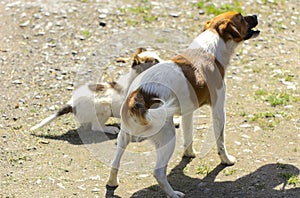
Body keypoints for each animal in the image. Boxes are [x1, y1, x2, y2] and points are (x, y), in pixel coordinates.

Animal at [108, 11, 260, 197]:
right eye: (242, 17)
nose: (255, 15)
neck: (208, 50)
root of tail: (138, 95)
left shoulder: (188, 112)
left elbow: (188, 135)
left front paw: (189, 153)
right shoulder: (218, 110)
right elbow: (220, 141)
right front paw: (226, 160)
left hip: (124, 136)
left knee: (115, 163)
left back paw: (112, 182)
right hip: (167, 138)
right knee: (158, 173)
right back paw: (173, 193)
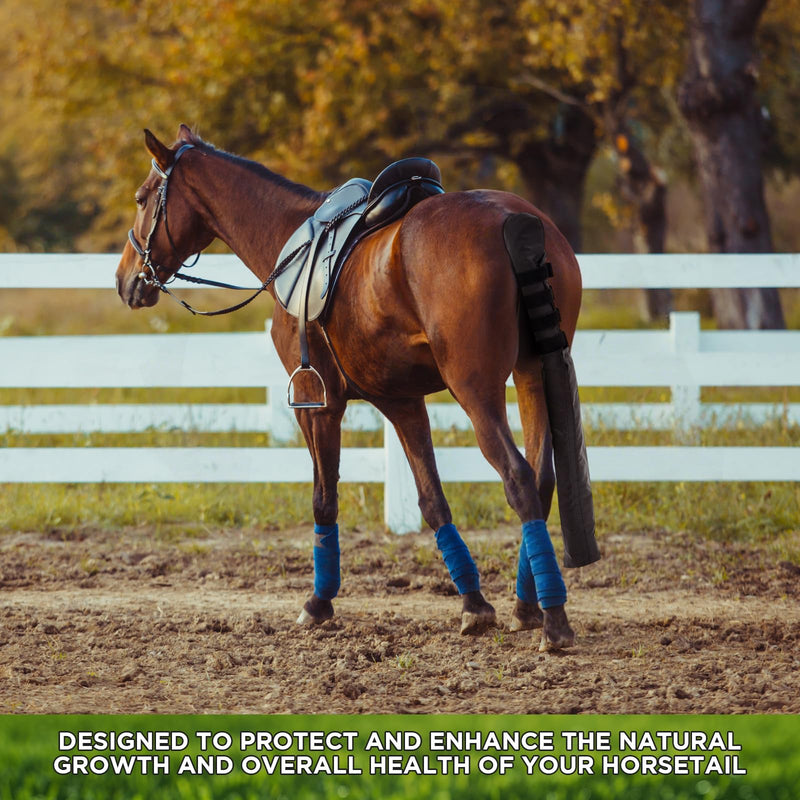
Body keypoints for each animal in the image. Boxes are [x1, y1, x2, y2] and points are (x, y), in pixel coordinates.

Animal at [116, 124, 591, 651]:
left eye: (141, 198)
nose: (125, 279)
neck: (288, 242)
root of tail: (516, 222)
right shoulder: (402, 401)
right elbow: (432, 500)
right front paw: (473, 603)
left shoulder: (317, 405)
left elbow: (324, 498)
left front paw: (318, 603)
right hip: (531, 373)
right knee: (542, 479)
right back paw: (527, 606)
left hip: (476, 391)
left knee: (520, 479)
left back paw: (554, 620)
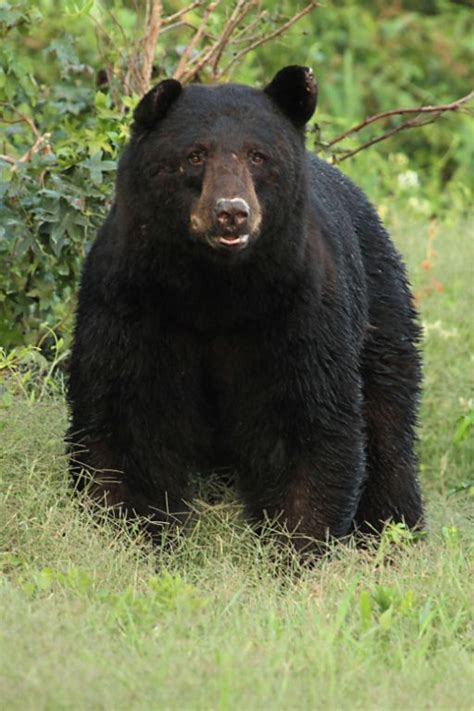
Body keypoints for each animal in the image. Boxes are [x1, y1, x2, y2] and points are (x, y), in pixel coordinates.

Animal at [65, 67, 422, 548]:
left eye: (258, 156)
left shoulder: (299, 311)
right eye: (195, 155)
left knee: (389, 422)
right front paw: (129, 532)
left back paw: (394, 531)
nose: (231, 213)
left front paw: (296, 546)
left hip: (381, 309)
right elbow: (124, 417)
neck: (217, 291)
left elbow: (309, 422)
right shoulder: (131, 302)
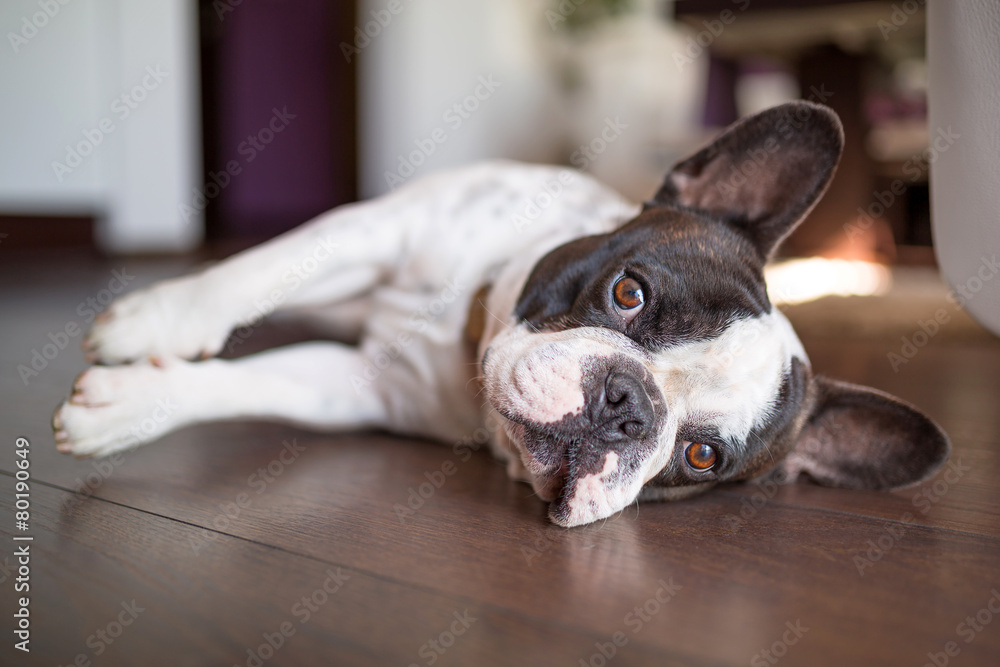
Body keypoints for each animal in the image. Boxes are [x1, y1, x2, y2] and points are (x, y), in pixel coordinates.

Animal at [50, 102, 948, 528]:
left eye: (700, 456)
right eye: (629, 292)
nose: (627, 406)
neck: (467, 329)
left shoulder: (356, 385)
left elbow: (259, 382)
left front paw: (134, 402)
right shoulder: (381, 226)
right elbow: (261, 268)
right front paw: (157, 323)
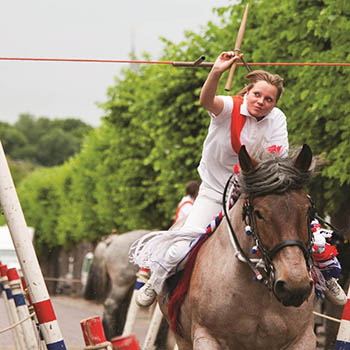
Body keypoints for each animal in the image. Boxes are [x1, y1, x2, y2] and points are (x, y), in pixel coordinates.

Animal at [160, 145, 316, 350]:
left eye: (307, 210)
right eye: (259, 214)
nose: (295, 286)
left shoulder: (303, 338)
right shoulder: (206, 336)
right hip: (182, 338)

........

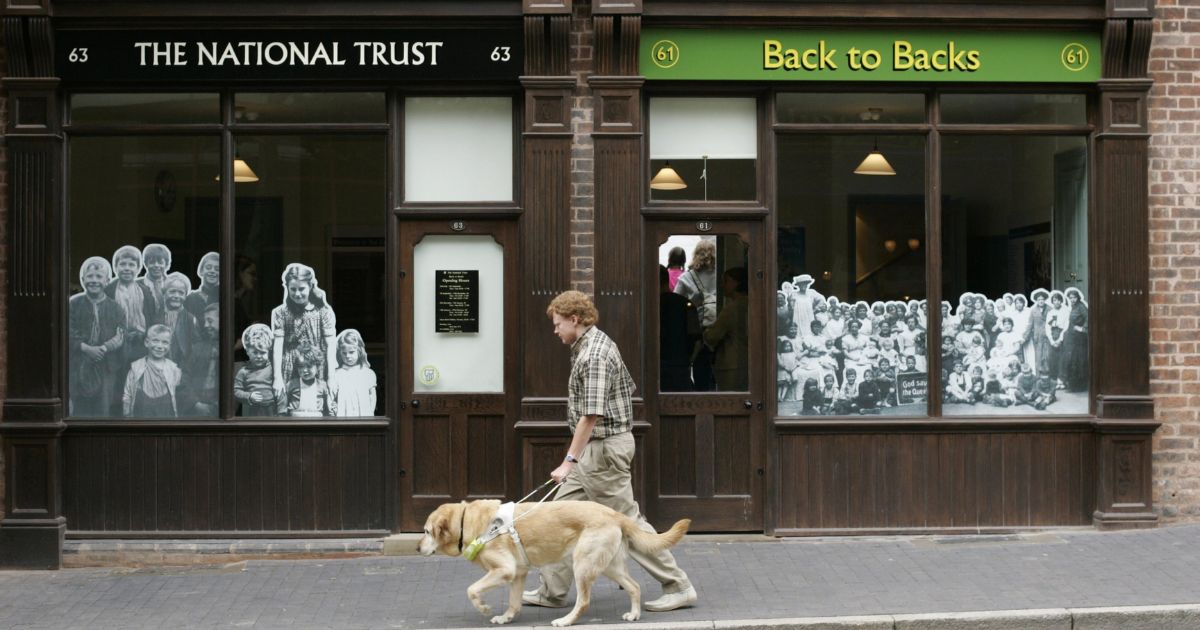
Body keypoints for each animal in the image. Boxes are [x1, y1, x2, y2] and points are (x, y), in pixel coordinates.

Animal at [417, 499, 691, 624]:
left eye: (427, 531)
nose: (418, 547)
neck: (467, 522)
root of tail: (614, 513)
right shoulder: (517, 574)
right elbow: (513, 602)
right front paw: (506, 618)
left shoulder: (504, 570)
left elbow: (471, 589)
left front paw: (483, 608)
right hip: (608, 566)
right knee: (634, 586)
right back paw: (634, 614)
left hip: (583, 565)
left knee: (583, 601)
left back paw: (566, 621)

........

(What needs to be done) Go through the records above and return each line in which the word "front" occurs.

(Answer)
left front paw: (189, 153)
right front paw: (226, 160)
right front paw: (473, 603)
left front paw: (318, 603)
right front paw: (129, 532)
left front paw: (296, 546)
left front paw: (134, 402)
right front paw: (157, 323)
right front paw: (506, 618)
left front paw: (483, 608)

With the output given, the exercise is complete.